With Elac's specs the latter extends to 28Hz. A quick check with a subwoofer CD proved sufficient output at 30Hz below which things fell off rapidly. That was a respectable showing for a speaker without exorbitant dimensions.


The second track of Michael Wollny’s new Wasted & Wanted quotes from the first movement of Mahler’s 5th Symphony to go by "Symphony N°.V, Mov.1, funeral march". Bass and drums underpin that number with a driving bass figure whose repetition conjures up the sad funeral march theme. This bass the Elac reproduced nicely fulsome and sufficiently low. Even so it was clear that woofer definition and speed trailed those truly impressive treble and midrange units. Certain peak performers like Klein & Hummel’s O500D or Audiodata’s Sculpture go farther by adding more infrasonics and blackness without an iota of softening. But Elac’s chosen price point still necessitates compromise to make this minor nit eminently forgivable.


To inspect dynamic behavior Elac’s slim towers had to withstand comparison to my €12.000/pr Kharma CE 3.2 (includes SDSS stands and custom paint) which I find spectacular in this regard. If particularly in the microdynamic range the Kharmas evoke a race car, Elac’s 249 Black Edition was a classic sport car which tracked input signal with fleetness and no nervous twitches. This retained an overview not dissimilar to bigger speakers like Audiodata’s man-sized Sculpture. For achievable max levels enclosure volume and cone surface become the limiting factors of base Physics. Obviously slim-line speakers barely taller than a meter won’t set new records.


That said the FS 249 was good for impressive SPLs which should delight my colleague Jörg Dames who chalked up minor demerits on this very count for the smaller 2.5-way Elac FS 247 which he reviewed in 2008. With the Black Edition in standard-sized rooms you can launch the proverbial cow airborne without smoking any voice coils.


Such loudness stability becomes even more important with orchestral music where extreme voltage swings shouldn’t get compromised or cause the soundstage to collapse, say on Johan Johannsson’s monumental Miner’s Hymns. This multi-movement work for organ, wind orchestra and synthesizer originally was a soundtrack to a US film maker’s eponymous film but readily stands on its own as a Requiem-style composition. As does the film, Islander Johannsson manages with his music to paint a respectful picture of the halcyon days and subsequent decline of Britain’s coal mining and its protagonists during the last century. The production venue was the medieval cathedral in the former mining town of Durham in England’s NorthEast. It is well-known for its exceptional acoustics and even the omnipresent Sting has already recorded in it.

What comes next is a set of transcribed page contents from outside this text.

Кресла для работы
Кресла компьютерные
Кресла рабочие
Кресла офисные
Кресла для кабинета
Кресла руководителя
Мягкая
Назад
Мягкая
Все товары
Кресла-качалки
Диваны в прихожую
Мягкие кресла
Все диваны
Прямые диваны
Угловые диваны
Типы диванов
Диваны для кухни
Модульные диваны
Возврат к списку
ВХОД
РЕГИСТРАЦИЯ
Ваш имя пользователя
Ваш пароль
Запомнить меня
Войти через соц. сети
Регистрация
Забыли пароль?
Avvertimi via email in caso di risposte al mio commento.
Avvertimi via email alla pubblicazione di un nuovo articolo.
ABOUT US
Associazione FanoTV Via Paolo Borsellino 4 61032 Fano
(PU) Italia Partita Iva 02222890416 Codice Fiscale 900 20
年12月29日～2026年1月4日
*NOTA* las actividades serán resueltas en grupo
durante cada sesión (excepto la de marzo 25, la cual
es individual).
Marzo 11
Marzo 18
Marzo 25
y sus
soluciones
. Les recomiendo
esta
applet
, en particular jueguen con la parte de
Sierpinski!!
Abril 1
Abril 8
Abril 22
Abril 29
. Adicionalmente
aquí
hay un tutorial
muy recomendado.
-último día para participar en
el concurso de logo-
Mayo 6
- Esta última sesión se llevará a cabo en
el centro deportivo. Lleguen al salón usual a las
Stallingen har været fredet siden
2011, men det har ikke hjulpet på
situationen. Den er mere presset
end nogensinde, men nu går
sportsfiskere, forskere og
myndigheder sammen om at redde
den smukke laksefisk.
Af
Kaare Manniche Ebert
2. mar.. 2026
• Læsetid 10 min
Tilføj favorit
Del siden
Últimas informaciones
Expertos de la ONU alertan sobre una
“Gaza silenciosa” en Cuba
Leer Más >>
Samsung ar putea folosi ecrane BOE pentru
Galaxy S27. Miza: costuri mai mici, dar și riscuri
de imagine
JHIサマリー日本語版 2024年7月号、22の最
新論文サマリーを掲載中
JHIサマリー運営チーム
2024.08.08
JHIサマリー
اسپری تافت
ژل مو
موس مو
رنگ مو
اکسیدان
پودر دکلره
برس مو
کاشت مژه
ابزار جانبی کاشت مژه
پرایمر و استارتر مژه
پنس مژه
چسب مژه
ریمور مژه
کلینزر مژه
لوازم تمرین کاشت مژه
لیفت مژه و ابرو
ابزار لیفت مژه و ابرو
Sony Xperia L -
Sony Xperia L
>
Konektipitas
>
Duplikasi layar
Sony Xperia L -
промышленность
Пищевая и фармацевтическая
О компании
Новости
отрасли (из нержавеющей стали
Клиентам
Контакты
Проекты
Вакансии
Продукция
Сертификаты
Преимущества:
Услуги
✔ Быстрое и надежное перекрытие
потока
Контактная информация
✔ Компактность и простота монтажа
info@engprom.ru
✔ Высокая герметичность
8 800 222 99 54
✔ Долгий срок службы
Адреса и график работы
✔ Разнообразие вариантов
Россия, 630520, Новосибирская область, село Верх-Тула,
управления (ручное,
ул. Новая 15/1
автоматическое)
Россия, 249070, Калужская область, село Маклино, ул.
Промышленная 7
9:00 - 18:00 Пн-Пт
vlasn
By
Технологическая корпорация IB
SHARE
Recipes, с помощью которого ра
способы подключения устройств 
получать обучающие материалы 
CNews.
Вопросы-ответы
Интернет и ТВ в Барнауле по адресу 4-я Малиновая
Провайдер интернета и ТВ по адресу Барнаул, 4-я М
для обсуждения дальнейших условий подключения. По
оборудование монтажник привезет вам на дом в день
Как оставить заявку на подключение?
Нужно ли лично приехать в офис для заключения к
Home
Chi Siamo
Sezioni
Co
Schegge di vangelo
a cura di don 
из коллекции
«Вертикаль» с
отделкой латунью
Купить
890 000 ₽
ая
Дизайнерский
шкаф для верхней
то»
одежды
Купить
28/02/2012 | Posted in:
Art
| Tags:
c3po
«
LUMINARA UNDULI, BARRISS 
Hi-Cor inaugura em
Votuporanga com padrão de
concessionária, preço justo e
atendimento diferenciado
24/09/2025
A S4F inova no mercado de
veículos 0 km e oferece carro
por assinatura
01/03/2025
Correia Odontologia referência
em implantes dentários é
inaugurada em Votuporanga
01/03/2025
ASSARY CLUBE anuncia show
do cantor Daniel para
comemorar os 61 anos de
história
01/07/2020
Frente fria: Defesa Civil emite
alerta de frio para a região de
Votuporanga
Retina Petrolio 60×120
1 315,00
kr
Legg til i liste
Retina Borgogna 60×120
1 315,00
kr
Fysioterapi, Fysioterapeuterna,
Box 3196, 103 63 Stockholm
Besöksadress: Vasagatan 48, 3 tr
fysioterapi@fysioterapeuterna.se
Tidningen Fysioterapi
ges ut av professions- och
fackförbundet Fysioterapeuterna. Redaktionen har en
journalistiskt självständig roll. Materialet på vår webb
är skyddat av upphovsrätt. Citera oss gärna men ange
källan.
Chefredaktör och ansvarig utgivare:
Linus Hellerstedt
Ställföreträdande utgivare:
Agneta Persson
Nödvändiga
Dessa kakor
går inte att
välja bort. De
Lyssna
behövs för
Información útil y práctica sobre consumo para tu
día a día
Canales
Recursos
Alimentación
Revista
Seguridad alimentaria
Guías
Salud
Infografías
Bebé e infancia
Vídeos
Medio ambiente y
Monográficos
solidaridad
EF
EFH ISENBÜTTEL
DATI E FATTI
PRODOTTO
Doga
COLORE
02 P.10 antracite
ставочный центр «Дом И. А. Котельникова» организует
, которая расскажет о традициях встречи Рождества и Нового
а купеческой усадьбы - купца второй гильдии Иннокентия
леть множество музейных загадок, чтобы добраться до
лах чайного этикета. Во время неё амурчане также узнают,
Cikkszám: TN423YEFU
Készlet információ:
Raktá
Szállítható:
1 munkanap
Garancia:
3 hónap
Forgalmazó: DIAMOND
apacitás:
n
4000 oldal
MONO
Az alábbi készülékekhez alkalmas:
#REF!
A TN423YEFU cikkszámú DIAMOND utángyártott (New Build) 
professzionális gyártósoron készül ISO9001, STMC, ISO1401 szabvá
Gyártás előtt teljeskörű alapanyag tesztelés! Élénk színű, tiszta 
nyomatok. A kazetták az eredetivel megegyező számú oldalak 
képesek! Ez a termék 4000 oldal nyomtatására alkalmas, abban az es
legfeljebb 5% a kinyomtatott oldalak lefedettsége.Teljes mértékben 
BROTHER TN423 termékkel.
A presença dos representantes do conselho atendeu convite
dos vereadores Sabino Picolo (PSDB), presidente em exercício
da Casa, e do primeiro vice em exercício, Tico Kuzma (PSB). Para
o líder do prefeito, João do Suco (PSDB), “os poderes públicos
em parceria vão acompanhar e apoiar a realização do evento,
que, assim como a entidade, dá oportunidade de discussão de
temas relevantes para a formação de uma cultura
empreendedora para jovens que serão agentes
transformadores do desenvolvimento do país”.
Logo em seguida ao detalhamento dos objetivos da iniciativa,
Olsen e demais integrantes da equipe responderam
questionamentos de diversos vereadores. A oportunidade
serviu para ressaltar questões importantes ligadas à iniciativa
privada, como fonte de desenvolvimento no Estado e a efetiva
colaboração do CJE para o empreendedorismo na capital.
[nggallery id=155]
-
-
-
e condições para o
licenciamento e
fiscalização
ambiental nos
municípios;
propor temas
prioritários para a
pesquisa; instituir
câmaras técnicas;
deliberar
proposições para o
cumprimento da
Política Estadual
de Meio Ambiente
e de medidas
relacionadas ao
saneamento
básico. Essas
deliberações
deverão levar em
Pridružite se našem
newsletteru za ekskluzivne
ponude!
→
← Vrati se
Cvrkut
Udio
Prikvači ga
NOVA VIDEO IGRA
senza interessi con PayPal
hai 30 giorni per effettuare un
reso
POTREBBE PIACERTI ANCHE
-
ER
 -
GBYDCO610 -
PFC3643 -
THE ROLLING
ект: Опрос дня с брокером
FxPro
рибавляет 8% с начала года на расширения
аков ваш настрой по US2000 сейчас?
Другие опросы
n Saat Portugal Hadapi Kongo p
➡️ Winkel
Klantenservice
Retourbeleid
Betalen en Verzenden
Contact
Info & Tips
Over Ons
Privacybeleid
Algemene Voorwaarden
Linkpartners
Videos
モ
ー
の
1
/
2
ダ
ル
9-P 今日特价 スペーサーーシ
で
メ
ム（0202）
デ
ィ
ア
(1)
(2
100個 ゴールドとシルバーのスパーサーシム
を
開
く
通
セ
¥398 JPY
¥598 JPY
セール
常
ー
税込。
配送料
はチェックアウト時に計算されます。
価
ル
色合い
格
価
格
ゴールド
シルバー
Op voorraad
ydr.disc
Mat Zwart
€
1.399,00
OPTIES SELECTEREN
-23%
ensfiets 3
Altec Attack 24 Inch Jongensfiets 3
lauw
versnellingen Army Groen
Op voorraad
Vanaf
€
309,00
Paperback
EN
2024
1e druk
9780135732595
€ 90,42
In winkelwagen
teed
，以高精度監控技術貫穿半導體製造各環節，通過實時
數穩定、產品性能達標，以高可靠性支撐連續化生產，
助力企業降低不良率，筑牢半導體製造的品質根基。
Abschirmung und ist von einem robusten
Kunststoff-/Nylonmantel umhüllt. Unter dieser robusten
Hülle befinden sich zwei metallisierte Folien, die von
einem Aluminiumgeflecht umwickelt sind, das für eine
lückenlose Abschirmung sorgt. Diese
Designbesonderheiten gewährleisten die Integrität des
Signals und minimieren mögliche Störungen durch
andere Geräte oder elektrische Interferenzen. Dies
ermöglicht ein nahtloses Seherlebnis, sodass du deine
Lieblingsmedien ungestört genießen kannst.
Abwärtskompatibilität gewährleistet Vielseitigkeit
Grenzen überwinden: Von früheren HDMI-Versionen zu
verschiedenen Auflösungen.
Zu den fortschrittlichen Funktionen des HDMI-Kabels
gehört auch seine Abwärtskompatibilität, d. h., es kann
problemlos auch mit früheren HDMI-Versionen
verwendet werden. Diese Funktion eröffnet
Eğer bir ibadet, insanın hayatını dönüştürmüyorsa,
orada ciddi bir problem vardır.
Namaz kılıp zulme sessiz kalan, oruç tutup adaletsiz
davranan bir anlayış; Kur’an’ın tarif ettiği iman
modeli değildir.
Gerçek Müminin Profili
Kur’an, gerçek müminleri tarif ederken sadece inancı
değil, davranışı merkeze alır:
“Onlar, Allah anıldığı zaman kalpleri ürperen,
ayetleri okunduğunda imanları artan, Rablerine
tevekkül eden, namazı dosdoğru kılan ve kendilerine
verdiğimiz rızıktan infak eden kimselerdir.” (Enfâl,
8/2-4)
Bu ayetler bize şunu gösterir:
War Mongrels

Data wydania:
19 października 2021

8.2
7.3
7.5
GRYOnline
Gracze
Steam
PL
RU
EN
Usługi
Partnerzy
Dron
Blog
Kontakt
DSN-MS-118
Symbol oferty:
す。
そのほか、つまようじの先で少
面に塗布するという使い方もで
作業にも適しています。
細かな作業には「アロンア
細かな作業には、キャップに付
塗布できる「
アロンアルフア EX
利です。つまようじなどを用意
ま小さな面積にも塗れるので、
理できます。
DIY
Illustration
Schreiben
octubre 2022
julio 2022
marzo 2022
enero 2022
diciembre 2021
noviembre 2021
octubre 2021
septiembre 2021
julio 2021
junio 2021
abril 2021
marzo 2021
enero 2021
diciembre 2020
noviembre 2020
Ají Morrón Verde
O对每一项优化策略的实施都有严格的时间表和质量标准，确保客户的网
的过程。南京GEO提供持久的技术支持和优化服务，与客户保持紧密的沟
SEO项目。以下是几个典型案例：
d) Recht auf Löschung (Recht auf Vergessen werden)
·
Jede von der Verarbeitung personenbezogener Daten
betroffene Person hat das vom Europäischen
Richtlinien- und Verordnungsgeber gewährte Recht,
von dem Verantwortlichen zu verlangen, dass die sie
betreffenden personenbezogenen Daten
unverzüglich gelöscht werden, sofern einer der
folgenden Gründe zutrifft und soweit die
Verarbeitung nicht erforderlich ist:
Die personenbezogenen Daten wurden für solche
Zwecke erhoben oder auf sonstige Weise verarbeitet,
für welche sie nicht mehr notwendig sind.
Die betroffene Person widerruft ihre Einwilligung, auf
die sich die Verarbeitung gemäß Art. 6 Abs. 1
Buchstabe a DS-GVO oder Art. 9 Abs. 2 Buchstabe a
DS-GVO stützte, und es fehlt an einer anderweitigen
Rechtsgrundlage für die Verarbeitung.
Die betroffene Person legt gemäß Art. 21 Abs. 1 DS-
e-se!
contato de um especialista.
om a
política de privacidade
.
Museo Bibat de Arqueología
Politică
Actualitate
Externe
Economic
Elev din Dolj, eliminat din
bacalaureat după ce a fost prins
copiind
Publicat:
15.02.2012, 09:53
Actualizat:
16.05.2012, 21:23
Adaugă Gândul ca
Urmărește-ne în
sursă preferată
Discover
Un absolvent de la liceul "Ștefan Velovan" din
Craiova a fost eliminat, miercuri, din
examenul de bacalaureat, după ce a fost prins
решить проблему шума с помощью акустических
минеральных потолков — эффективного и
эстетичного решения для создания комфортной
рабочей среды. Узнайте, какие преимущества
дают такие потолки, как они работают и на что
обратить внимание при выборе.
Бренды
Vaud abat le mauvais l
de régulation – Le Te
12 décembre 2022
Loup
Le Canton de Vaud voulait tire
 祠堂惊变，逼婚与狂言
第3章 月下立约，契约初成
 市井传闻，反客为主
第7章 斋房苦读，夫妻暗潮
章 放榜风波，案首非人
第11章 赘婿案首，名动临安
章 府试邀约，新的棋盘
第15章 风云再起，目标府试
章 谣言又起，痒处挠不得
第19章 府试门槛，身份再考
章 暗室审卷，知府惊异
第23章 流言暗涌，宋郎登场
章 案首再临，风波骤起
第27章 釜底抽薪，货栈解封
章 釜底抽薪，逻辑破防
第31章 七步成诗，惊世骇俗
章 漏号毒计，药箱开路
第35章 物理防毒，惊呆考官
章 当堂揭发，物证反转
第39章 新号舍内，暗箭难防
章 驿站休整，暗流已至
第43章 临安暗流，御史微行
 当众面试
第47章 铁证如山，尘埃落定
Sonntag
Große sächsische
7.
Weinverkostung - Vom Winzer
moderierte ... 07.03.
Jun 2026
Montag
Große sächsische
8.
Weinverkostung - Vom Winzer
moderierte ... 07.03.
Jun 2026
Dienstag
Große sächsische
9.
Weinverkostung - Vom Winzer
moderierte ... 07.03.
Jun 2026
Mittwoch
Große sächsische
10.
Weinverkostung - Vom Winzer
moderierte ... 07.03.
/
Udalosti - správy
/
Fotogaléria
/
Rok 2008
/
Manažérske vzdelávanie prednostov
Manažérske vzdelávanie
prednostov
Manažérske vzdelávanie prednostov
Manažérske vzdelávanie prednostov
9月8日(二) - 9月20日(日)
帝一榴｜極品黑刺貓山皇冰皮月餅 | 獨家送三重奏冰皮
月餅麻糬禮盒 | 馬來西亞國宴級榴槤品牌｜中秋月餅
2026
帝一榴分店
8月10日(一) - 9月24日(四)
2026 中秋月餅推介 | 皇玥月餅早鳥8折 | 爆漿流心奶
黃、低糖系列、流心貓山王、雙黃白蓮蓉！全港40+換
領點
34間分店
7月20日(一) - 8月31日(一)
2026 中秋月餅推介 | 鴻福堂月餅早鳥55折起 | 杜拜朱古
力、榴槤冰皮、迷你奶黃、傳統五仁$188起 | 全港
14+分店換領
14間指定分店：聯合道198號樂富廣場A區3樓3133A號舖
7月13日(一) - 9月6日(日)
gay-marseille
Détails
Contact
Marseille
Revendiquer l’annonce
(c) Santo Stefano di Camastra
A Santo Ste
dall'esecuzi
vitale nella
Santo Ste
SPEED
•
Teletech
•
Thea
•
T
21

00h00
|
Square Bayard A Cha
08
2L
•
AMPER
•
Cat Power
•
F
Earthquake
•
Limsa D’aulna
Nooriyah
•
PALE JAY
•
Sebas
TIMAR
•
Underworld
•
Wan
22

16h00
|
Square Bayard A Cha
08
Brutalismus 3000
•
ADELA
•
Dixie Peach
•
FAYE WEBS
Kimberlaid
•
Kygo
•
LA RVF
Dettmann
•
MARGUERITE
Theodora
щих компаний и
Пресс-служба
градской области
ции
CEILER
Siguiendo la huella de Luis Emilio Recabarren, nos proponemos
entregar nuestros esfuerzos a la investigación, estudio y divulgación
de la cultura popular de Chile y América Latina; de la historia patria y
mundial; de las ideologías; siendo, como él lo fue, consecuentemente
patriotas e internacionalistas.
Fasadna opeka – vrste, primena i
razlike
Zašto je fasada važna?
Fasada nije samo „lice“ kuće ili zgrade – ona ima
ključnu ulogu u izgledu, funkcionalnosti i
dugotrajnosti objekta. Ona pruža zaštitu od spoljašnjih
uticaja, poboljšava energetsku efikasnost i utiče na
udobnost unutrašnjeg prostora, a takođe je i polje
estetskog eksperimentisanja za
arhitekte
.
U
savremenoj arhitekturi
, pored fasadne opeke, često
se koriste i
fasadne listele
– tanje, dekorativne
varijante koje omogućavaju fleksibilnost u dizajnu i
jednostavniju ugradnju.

Black Edition replay allowed for relaxed exploits into the multi-layered sound structures of this atmospherically ominous work. Dramatic highlights accompanied by clearly pushed levels not only didn’t lose their effectiveness, the peaks which the Elacs scaled without breaking a sweat sadly remain elusive for my more than twice as costly smaller Dutchies. On this count the speakers from Kiel clearly scored. Kharma’s 3.2 retaliated a bit with its extreme holography and keen nose for actual venue depth where the Elac 249BE lost a few meters of reach. Whilst Durham’s cathedral didn’t shrink to a private prayer chapel, Elac’s ability to rebuild recorded venues in realistic scope and three dimensions was less acute than Kharma’s. This didn’t come as a surprise. Soundstaging is one of the masteries of the two-way Ceramique 3.2. This made it notable that one specific requirement for image focus applied to both speakers equally. I refer to the ability to disappear as apparent sound sources. In my room's 24 square meters which occupy a golden-ratio type rectangle both speakers disappeared impressively. In the sweet spot they were no longer identifiable just as these things should be.